BENEFITS AND LIMITATIONS OF BIBLIOTHERAPY
In addition to the "how" of conducting bibliotherapy, practitioners
also need to be aware of potential benefits and pitfalls associated with
this procedure. Bibliotherapy has obvious value in that it provides the
opportunity for the participants to recognize and understand themselves,
their characteristics, and the complexity of human thought and behavior.
It may also promote social development as well as the love of literature
in general, and reading in particular (Gladding & Gladding, 1991).
It reduces feelings of isolation that may be felt by people with problems.
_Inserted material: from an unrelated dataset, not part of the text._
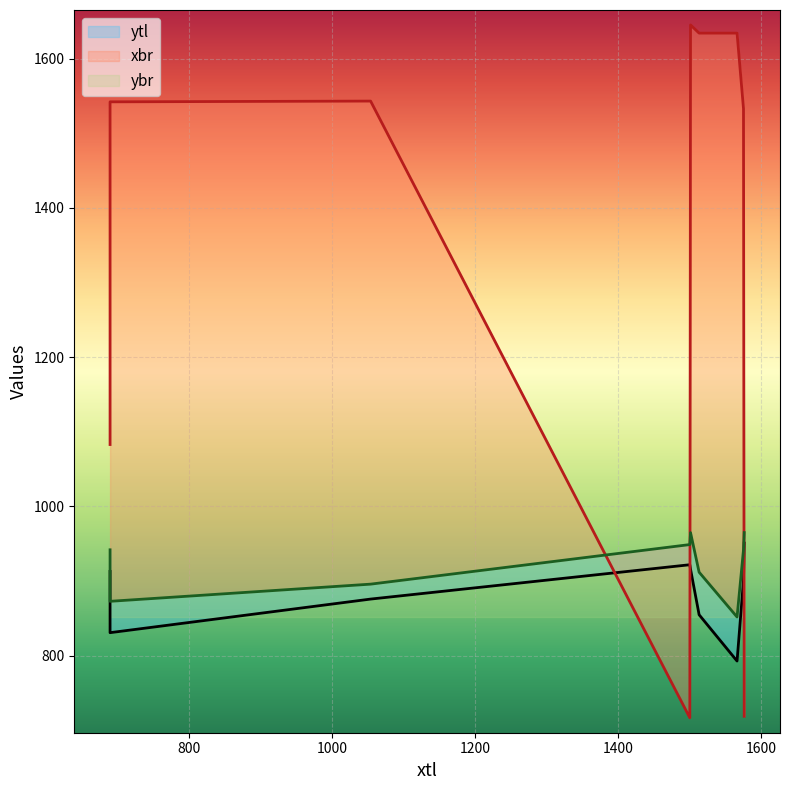

List the series in order of their peak value, highest first.

xbr, ybr, ytl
The effectiveness of bibliotherapy, however, may be limited by the availability
of materials on certain topics, as well as the lack of client readiness
and willingness to read. Clients may also project their own motives onto
characters and thus reinforce their own perceptions and solutions. In addition,
participants may be defensive, thus discounting the actions of characters
and failing to identify with them, or even end up using them as scapegoats.
Some of these limitations can be overcome through the continuation of the
process itself, role playing, and the use of group discussions (Gladding
& Gladding, 1991). Facilitator limitations are also a challenge: facilitators
may have limited knowledge of human development and developmental problems,
and inadequate knowledge about appropriate literature. Facilitators thus
need to be properly trained and exposed to a repertoire of literature suitable
for use in bibliotherapy. One other limitation may lie in the bibliotherapy
process itself: for example, clients may be unwilling to discuss areas
that are uncomfortable, or facilitators may insist on making a point at
the client's expense. The process is also limited if both the client and
counselor stay on surface issues. These limitations can be addressed by
suspending sessions until both parties are ready and willing to work, by
taping and critiquing selected sessions so that facilitators can monitor
their own reactions to certain clients or problem areas, and by revisiting
issues in stories that have been treated superficially in previous sessions
(Gladding & Gladding, 1991).
Bibliotherapy is a potentially powerful method for school teachers and
counselors to use on many levels and in every school grade. In order to
establish a strong bibliotherapy program in an institution, practitioners
must present the procedure as a non-threatening one, starting by calling
the process biblioguidance, for instance. They must also solicit the input
and advice of colleagues, parents, and administrators. In addition, they
must always be alert to the limitations of bibliotherapy.